In short, the Executive Order mandates that the fines and penalties associated with the ACA not be enforced as long as their enforceability is not mandated by law. The admonishment applies to any of the agencies charged with enforcing the ACA and specifically mentions HHS but the Internal Revenue Service (IRS) and Department of Labor (DOL) are two other agencies with significant responsibilities under the ACA.  The issue becomes determining where the ACA has given the agencies latitude in deciding when fines or penalties for compliance under the ACA can be waived or what other practical solutions the agencies have to honor the Order, such as delaying all attempts to pursue fines and penalties.  The Executive Order also states that the agencies may promulgate new rules and issue Notice of Proposed Rule Making as required by the Administrative Procedures Act, possibly as encouragement to do so as most ACA compliance requirements are contained in Regulations as opposed to the ACA itself. Further, those agencies to whom the Executive Order is directed are the ones who have recently worked so intently to educate, promulgate, pass and enforce the regulations amplifying provisions of the ACA since it as passed in March 2010.

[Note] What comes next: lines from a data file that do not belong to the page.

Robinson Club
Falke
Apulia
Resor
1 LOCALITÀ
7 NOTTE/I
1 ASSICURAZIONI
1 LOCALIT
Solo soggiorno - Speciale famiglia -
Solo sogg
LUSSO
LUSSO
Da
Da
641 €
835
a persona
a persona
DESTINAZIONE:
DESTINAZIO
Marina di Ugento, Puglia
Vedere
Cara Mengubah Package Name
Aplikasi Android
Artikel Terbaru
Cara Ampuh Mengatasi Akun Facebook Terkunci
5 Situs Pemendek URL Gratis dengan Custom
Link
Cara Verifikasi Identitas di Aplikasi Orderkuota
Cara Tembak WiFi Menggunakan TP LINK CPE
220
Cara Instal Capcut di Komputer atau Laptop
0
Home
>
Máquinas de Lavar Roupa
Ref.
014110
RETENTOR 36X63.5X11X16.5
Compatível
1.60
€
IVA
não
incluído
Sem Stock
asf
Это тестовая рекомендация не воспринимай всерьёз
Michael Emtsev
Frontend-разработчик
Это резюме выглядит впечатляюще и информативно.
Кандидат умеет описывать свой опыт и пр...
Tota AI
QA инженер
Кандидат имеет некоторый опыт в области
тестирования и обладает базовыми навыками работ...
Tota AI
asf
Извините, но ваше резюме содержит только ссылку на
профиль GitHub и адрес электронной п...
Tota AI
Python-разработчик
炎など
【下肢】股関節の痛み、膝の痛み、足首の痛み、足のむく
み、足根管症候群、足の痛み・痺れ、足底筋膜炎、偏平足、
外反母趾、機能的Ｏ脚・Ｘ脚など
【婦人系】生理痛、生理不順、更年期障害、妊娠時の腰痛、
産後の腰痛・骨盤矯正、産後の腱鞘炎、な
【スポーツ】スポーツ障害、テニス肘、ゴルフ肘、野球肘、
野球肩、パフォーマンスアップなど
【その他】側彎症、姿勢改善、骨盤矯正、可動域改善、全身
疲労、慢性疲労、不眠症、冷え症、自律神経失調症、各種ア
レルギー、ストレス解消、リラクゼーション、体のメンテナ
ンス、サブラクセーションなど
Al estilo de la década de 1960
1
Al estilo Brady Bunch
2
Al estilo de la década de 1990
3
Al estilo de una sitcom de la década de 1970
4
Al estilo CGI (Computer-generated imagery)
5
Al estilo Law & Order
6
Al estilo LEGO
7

While the news of the Executive Order is no surprise, it is difficult to know how to react to it. The difficulty is enhanced by President Trump’s contradictory statements about retaining certain aspects of the ACA such as his comments after being elected in November  2016, wherein President Trump said that he would like to retain the ACA requirements that health insurance plans cover Americans with pre-existing conditions or young adults on their parents’ plans until age 26.  The safest practice for employers and individuals alike is to continue to abide by the ACA until these issues are resolved by Congress.